Rothman explains the threat, and the possible courses of action open to the US. None of them are good. The only one that doesn’t involve mass deaths in war is deterrence. But as Rothman says, North Korea is not the Soviet Union. The USSR may have been evil, but it was ruled by rational men. Kim Jong Un is not rational. Besides, says Rothman:

Deterrence has its own risks. With miniaturization and delivery capability, DPRK could target the tens of thousands of U.S. armed forces stationed in Japan and Korea with almost no warning. In a blinding flash, American deterrence in Northeast Asia could disappear. That’s a prospect that no American president would want to leave as his legacy.

The time for good options is passed. If the DIA analysis is correct, the United States now must choose between two terrifying prospects. For decades, U.S. officials have kicked the North Korean can down the road. This is the end of the road.

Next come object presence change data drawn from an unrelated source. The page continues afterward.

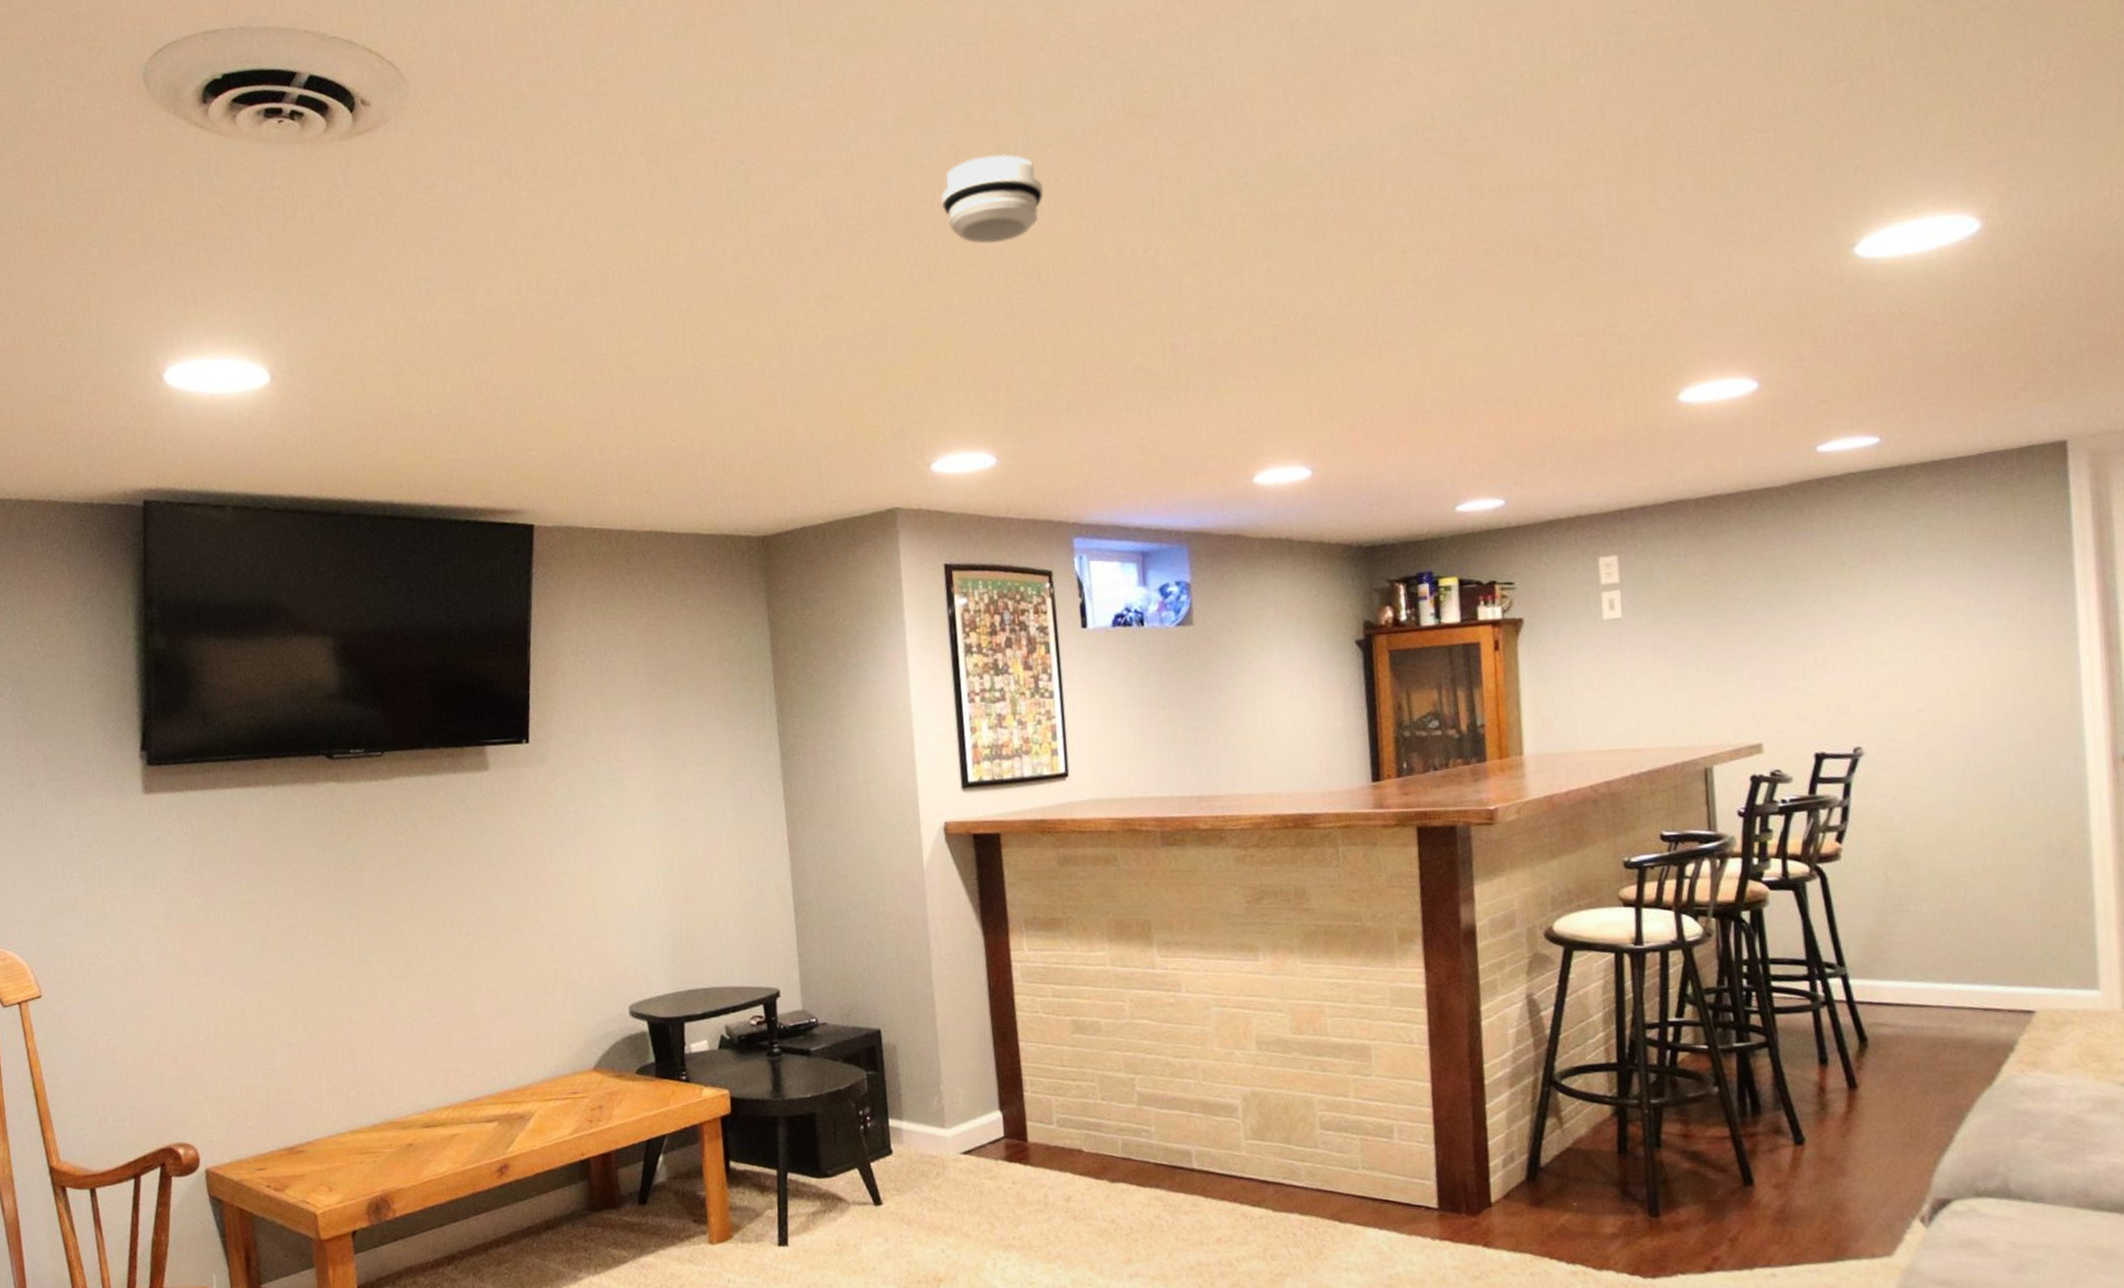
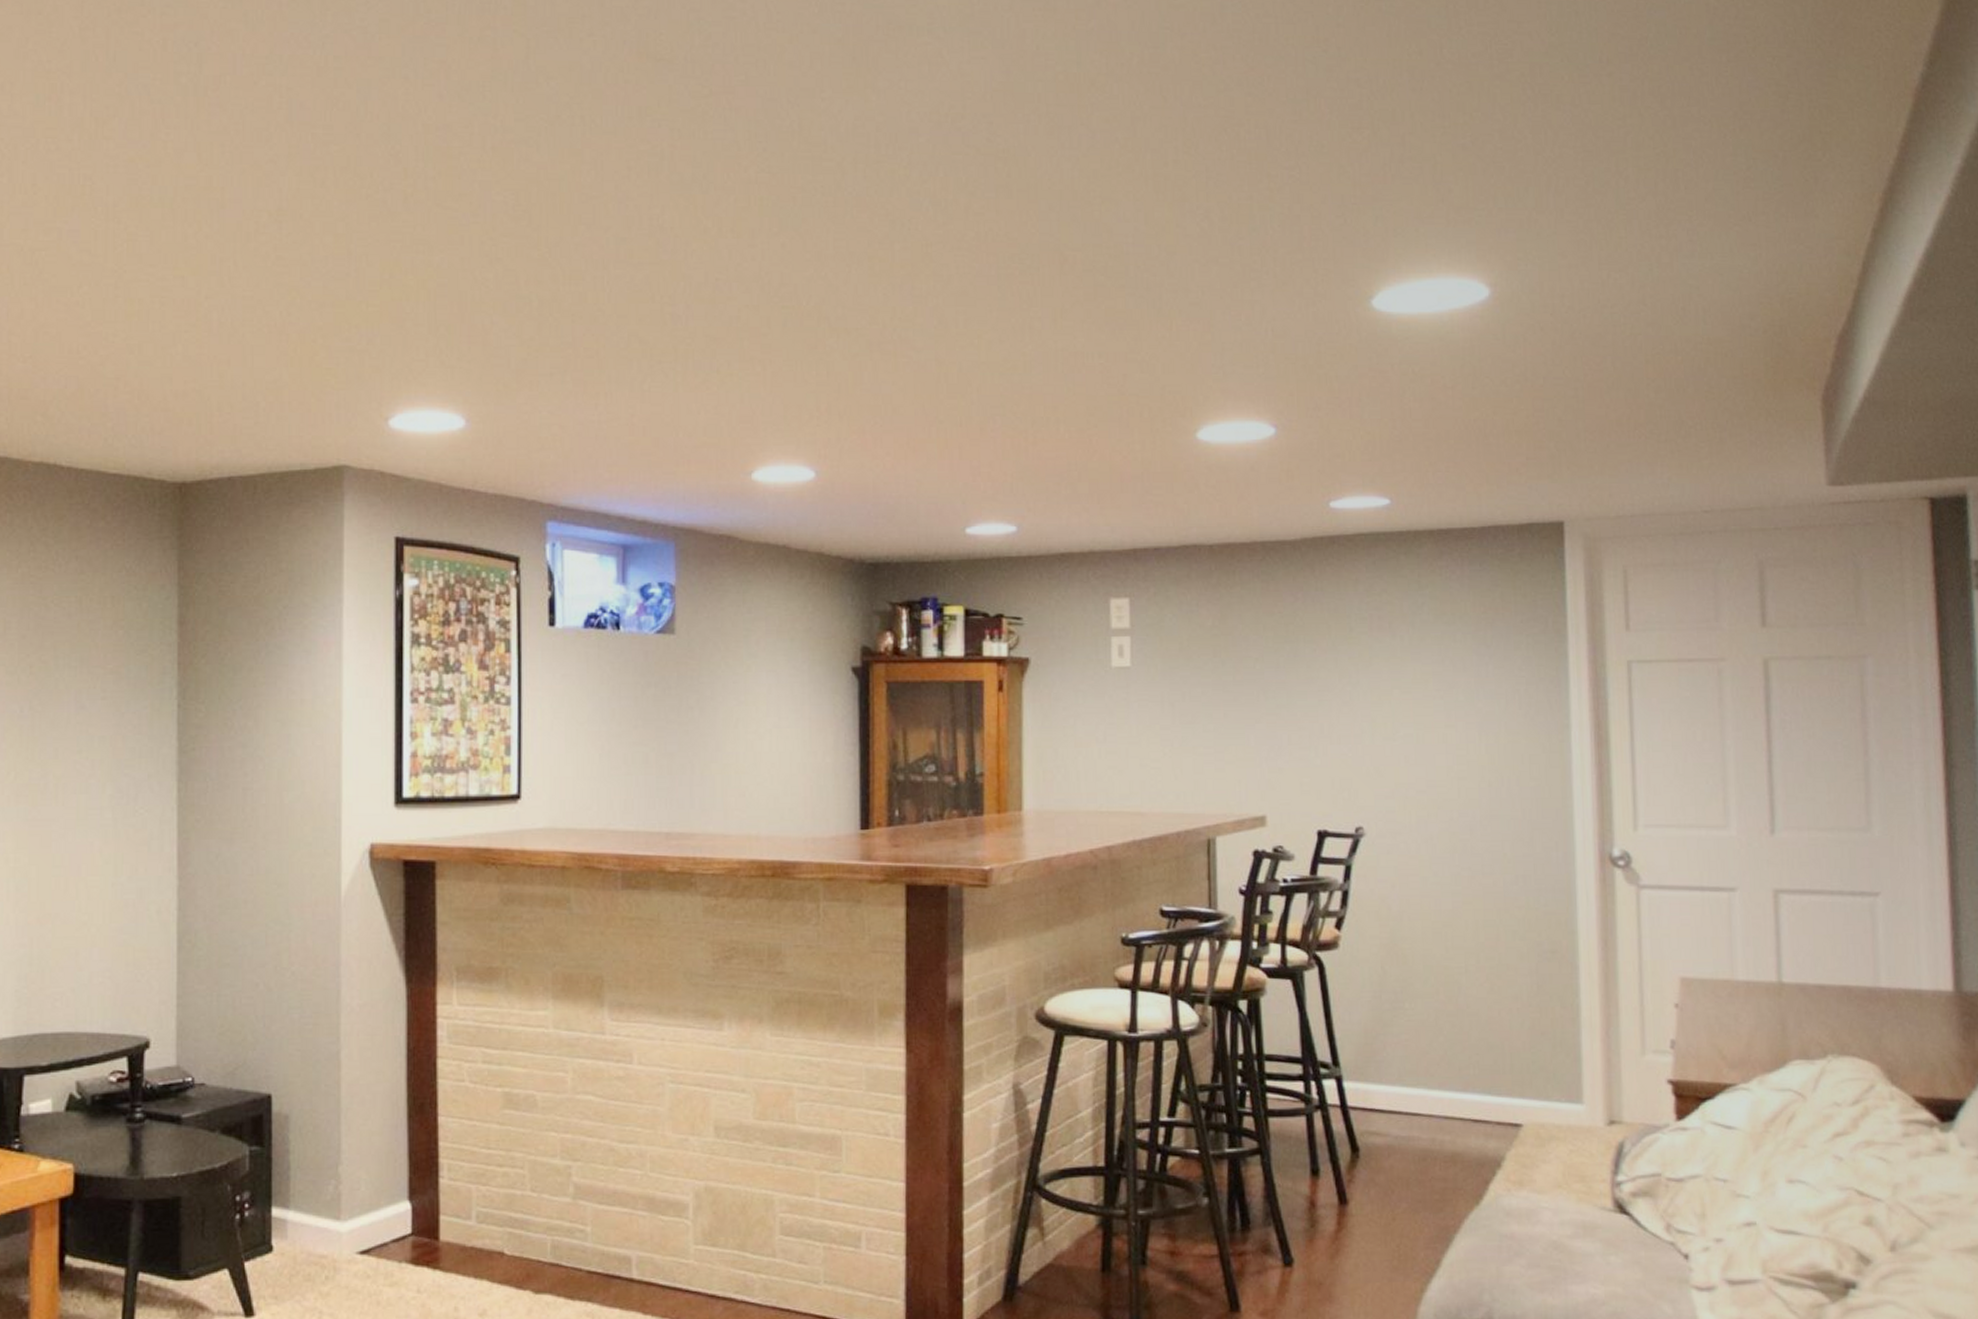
smoke detector: present [941,154,1044,244] -> none [425,78,543,177]

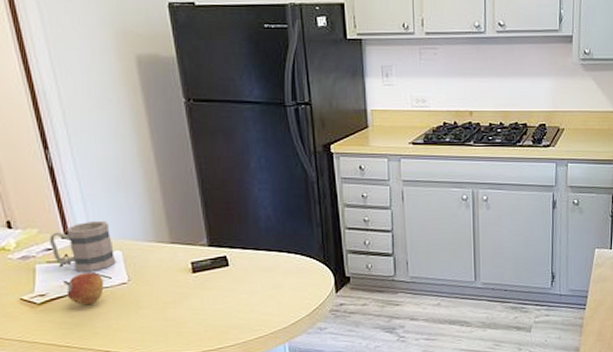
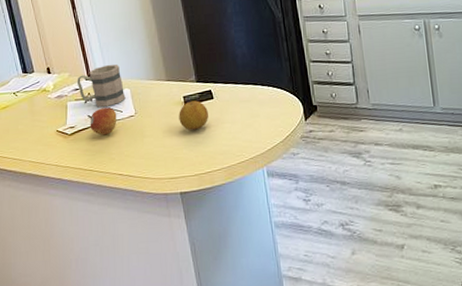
fruit: none [185,267,222,301] -> present [179,100,208,130]

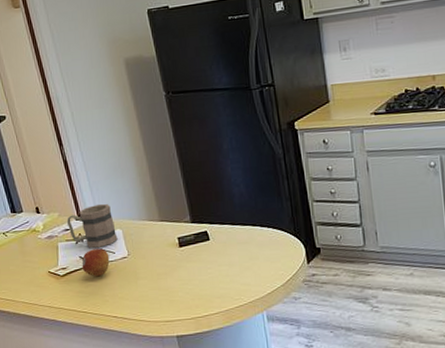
fruit: present [179,100,208,130] -> none [173,242,205,273]

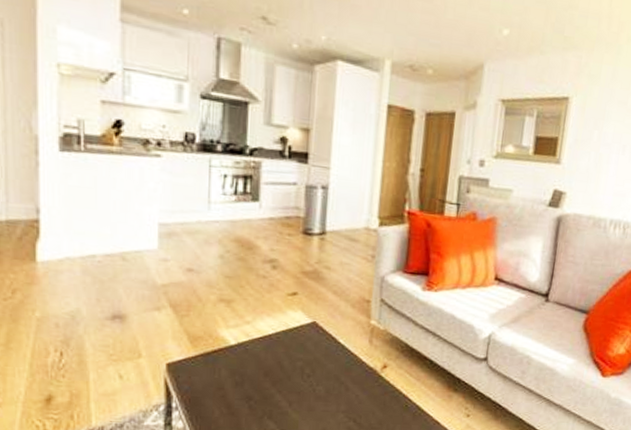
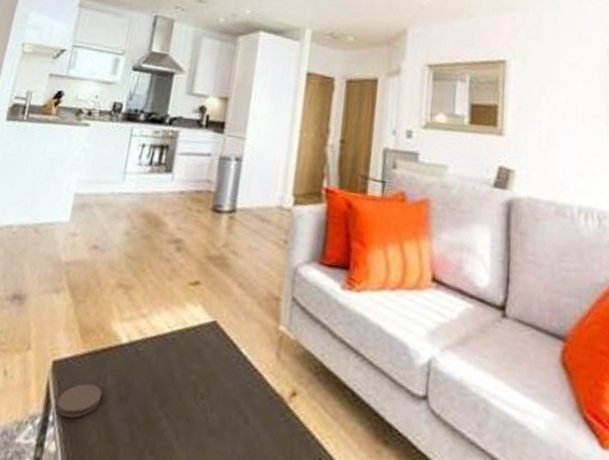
coaster: none [178,377,219,403] -> present [56,383,103,419]

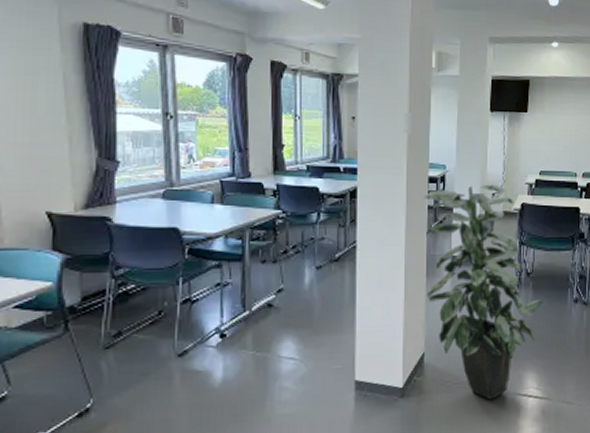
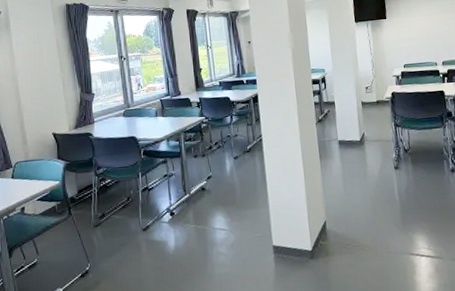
indoor plant: present [423,184,544,399] -> none [310,79,424,259]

Read the whole thing. It’s unnerving, but you need to read it.

I am not comforted by having a man of Donald Trump’s temperament in the White House at a moment like this. I worry about his judgment, of course, but also about his ability to rally the nation if, God forbid, we have to go to what will be the worst war since 1945. It doesn’t help him that the last time a US president took the nation into a preventive war over alleged WMDs, there were none there.

Unlike with Saddam, nobody believes North Korea is bluffing — or if they are bluffing, it’s only to buy themselves time until they develop nuclear-tipped ICBMs. Still, you have to wonder what kind of credibility the US government has with its own people in matters of war.

That said, whatever our own politics, we who pray ought to be praying hard for our president now. The pressure he’s facing regarding decisions he must soon make must be crushing. We could very quickly — very quickly — find ourselves in a situation as dangerous for the world as the Cuban Missile Crisis.